Credit: Roadstead
by Fred Barrett Featured Film Streaming Scene

Chime — Kiyoshi Kurosawa

May 27, 2024

It might be a little premature to have the “late style” conversation with regard to the highly prolific Kiyoshi Kurosawa, who turns 69 in July. But if we accept that a distillation of an artist’s previous style and preoccupations is at least part of what we have termed late style, it might be instructive to consider his latest, Chime, in this context. (It won’t be his latest for long, since he has two more projects due to premiere this year.) The 45-minute film both contrasts his most acclaimed works — Cure (1997), Pulse (2001), Tokyo Sonata (2008) — by running less than half their length, and also harkens back to his humble pinku eiga beginnings (1983’s Kandagawa Pervert Wars, which came in at a genre-typical 60 minutes).

Thematically, Chime finds Kurosawa covering familiar ground, and the film’s desolate moodscapes will similarly be recognizable for anyone with even a cursory knowledge of his past output. However, there is something particularly chilling about the oppressive mundanity here, a mundanity which Kōichi Furuya’s digital cinematography adds another layer of dread to. It’s a dreary madness that slowly begins seeping into the life of Takuji Matsuoka (Mutsuo Yoshioka), a culinary arts teacher, after a disturbed student (Seiichi Kohinata) kills himself during a class. But once again, in spite of references to a mysterious chime that gives the film its title, there is no clear source, no single perpetrator to be blamed for what unfolds.

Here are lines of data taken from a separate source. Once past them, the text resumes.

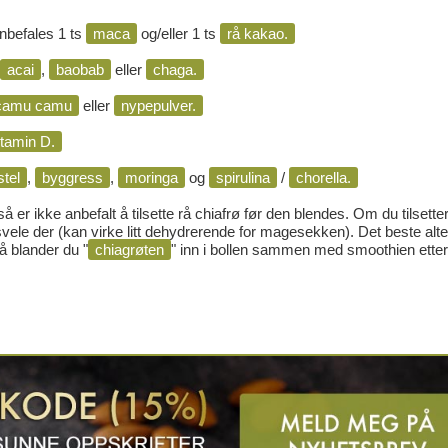
 anbefales 1 ts
maca
og/eller 1 ts
rå kakao.
acai
,
baobab
eller
chaga.
camu camu
eller
nypepulver.
tamin D.
stel
,
byggress
,
moringa
og
spirulina
/
chorella.
 så er ikke anbefalt å tilsette rå chiafrø før den blendes. Om du tilsetter
svele der (kan virke litt dehydrerende for magesekken). Det beste alte
å blander du "
chiagrøten
" inn i bollen sammen med smoothien etter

The idea of a curse spreading like a social virus is a common one in Japanese horror, and Kurosawa himself has made use of it before. Chime does indeed form a triptych with Cure and Pulse, with the filmmaker even making direct reference to the former with a characteristically passionless, seemingly out-of-nowhere knife attack that takes place in a restaurant. The film is permeated by this kind of narcotized insanity, one that renders even physical violence unsettlingly dull. Where late style enters the picture is the formal and narrative purity with which Kurosawa takes on modern malaise. It may lack the autumnal moodiness and reflective considerations usually associated with the, admittedly, somewhat opaque term, but as far as getting to see a master strip his art down to its bare essentials, things don’t often get more “late style” than this.

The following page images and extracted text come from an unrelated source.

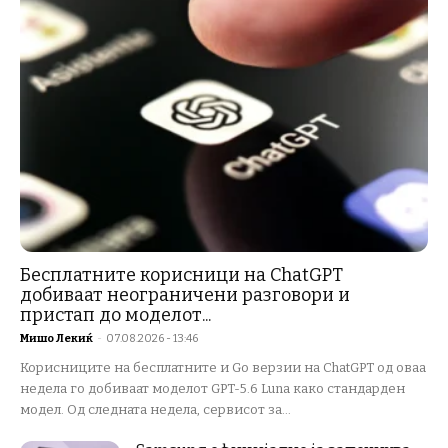
Бесплатните корисници на ChatGPT
добиваат неограничени разговори и
пристап до моделот...
Мишо Лекиќ
-
07.08.2026 - 13:46
Корисниците на бесплатните и Go верзии на ChatGPT од оваа
недела го добиваат моделот GPT-5.6 Luna како стандарден
модел. Од следната недела, сервисот за...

In spite of its skeletal form and brief runtime, the film ends on a fascinating rupture: the audiovisual sterility suddenly gives way to a cacophonous score and grainy visual textures, while the chaotic handheld camera clashes with the fixed angles Kurosawa makes use of before. The previously ambient evil becoming tangible shifts, terrifyingly, within the realm of possibility and the suggestion of this malison being made concrete becomes overbearing. Appropriately, the final reel ends on a shot of Matsuoka’s house — the domestic as a site of pure evil. Kurosawa has been here before, but not since 2006’s Retribution has his vision felt this palpably haunted.

DIRECTOR: Kiyoshi Kurosawa;  CAST: Mutsuo Yoshioka, Seiichi Kohinata, Hana Amano, Junpei Yasui;  DISTRIBUTOR: Roadstead;  STREAMING: May 13;  RUNTIME: 45 min.